Quelle est votre relation avec la Suisse?
J'ai beaucoup d'amis ici. La Suisse a été un refuge pour notre opposition et est la patrie de notre classe ouvrière, qui joue un rôle énorme pour nous. Je n'oublierai jamais que l'ancienne conseillère fédérale Micheline Calmy-Rey a été la première femme politique occidentale à réclamer l'indépendance totale du Kosovo. Elle était une pionnière.

La Suisse est par ailleurs le pays d'origine de quelques footballeurs exceptionnels d'origine kosovare. Ces derniers ont à nouveau créé la controverse lors de la Coupe du monde lorsque Granit Xhaka a enfilé, après la victoire contre la Serbie, un maillot portant le nom de Jashari, le nom du premier commandant de l'ancienne armée de libération du Kosovo, l'UCK. De telles déclarations politiques sur un terrain de football sont-elles acceptables pour vous?
Cela dépend. Je trouve que les déclarations contre le racisme sont justes et importantes. Et si quelqu'un honore son identité, cela me convient aussi.

Avez-vous un message pour Xhaka, Shaqiri et tous les autres?
Je les remercie d'inspirer tant de jeunes talents à jouer au football. Au Kosovo aussi.

Revenons à la politique. Vous êtes en contact étroit avec le coprésident du PS Cédric Wermuth. Y a-t-il quelque chose dont vous aimeriez vous inspirer de la part des socialistes suisses?
Cédric est un bon. Nos partis appartiennent à la même famille idéologique. C'est pourquoi nous signerons jeudi une déclaration d'intention et de coopération pour 2023-2025 entre nos deux partis. Il sera question de dialogue politique, d'aide au développement, d'économie, d'éducation, mais aussi de coopération lors des élections. Car nous avons de nombreux Kosovars en Suisse qui sont membres du PS et en même temps de mon parti, Vetëvendosje. Nous voulons nous aider mutuellement lors des campagnes.

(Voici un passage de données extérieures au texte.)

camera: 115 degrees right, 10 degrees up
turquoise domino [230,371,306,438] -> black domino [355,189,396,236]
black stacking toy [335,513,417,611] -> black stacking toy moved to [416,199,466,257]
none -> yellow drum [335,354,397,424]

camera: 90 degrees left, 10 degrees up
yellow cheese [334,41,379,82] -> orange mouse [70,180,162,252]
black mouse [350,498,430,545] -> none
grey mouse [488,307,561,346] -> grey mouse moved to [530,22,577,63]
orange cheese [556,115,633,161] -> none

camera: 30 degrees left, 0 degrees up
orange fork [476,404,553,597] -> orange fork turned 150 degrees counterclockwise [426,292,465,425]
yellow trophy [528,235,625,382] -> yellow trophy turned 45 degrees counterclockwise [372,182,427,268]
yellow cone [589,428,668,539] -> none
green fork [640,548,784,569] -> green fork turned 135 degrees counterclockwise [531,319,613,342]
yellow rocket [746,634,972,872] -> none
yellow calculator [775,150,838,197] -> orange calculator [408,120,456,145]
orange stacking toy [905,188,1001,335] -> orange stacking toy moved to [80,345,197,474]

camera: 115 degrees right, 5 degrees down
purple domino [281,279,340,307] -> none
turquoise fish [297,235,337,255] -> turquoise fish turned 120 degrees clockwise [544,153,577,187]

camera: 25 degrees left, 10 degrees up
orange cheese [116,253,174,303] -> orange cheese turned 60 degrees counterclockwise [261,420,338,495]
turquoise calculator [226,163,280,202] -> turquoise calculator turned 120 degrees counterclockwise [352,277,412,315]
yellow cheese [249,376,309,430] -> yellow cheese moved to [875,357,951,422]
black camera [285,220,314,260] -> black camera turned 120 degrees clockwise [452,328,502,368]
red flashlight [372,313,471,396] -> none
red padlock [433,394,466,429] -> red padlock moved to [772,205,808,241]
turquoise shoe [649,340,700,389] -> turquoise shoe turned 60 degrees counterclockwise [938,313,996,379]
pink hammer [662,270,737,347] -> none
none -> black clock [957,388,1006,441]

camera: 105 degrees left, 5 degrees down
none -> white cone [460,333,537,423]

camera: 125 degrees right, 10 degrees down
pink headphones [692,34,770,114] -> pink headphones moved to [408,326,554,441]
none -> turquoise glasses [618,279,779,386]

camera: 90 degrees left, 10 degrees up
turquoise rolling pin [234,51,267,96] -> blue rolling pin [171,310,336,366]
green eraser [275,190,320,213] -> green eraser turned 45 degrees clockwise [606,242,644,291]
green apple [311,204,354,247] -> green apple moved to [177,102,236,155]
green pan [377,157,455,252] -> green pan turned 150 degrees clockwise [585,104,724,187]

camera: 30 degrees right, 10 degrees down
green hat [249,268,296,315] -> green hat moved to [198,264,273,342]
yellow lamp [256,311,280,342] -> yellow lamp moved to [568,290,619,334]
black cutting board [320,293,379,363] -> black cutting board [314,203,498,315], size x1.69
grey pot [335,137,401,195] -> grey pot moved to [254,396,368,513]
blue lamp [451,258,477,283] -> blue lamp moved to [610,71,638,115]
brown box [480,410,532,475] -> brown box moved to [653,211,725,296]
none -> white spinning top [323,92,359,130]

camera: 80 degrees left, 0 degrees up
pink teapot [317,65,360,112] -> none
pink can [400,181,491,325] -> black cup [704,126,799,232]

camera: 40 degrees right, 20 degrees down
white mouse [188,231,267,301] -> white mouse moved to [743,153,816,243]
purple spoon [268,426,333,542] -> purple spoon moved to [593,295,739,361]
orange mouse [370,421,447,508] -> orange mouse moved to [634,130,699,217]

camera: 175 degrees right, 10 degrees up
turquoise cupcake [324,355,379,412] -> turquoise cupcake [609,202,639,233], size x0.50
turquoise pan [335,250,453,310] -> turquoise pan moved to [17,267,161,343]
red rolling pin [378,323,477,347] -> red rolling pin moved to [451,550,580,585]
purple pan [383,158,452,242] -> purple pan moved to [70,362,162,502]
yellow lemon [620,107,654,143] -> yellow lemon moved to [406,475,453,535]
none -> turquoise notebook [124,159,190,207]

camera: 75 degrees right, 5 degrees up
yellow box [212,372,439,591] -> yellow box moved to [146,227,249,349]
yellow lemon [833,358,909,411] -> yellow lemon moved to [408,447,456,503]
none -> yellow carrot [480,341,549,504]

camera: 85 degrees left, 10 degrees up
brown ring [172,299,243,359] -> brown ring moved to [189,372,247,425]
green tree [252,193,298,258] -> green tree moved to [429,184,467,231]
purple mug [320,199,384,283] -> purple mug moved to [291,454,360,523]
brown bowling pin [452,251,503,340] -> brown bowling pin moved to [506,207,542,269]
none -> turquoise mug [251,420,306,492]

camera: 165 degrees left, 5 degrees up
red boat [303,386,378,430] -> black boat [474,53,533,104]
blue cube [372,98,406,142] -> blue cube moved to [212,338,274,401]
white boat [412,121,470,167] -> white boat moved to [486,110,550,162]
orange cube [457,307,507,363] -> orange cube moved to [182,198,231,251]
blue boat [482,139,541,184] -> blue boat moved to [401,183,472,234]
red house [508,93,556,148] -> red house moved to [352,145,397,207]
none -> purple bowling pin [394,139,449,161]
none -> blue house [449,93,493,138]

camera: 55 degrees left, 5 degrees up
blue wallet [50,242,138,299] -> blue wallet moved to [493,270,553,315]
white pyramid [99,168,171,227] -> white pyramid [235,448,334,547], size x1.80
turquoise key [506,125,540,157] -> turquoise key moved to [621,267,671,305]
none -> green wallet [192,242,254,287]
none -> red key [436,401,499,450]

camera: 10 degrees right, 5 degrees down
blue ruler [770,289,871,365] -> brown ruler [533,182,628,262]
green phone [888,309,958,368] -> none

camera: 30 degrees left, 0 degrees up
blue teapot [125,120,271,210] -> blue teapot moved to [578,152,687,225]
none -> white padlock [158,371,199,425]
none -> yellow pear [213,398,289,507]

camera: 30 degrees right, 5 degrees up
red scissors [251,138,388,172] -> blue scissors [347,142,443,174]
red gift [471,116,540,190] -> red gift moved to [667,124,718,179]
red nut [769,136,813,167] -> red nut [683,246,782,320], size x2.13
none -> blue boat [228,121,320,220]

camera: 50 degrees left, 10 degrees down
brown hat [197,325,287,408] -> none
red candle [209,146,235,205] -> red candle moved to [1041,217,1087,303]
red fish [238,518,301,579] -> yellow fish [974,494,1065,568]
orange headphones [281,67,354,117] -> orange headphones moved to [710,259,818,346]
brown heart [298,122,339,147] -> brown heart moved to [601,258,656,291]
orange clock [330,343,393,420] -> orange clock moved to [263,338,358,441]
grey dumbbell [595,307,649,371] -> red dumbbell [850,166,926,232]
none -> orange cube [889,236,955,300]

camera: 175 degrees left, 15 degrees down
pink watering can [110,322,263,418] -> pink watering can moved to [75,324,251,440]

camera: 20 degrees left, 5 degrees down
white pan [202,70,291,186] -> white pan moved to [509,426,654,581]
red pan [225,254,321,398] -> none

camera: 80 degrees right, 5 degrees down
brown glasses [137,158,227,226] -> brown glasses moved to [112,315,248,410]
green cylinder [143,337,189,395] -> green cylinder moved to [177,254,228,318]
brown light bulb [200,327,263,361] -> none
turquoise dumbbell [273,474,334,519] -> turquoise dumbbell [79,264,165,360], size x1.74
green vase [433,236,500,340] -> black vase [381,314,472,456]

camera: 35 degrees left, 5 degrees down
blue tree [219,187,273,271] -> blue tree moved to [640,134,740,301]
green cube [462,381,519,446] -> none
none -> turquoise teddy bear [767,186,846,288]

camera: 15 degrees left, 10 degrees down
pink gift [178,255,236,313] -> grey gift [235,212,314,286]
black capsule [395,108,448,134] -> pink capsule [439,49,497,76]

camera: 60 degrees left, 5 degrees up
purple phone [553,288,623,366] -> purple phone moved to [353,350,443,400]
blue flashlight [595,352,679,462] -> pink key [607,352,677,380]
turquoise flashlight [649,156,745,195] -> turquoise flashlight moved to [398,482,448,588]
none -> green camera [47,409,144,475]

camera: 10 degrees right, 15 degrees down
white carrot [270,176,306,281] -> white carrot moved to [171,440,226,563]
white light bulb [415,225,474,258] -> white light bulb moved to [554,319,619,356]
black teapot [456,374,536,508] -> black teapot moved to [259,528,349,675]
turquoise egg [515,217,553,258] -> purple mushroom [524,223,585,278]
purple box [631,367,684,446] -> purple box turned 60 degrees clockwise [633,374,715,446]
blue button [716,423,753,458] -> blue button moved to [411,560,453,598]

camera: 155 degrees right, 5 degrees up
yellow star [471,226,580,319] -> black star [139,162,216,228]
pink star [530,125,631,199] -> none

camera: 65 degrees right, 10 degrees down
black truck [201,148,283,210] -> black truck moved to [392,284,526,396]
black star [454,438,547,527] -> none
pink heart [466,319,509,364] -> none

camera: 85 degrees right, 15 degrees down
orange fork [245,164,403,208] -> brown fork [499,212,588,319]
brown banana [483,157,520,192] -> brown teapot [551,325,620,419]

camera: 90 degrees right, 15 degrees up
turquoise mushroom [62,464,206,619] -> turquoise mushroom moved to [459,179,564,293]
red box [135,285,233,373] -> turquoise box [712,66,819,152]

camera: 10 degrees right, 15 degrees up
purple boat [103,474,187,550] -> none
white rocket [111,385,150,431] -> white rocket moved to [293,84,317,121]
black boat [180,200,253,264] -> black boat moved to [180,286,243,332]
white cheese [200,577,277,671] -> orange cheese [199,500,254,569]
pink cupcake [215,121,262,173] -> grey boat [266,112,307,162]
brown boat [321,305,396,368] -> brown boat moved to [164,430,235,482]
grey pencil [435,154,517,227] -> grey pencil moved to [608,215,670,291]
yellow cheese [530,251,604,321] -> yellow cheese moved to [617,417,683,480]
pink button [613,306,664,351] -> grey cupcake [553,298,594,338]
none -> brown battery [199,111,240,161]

Le PS fera donc de la publicité pour votre parti en prévision des élections de 2025 au Kosovo - et vous inversement cette année pour le PS?
Eh bien, nous verrons à quoi ressemblera exactement cette coopération. Mais l'intention est déjà que nous nous soutenions mutuellement dans la campagne électorale. L'objectif est que nous gagnions tous les deux en force.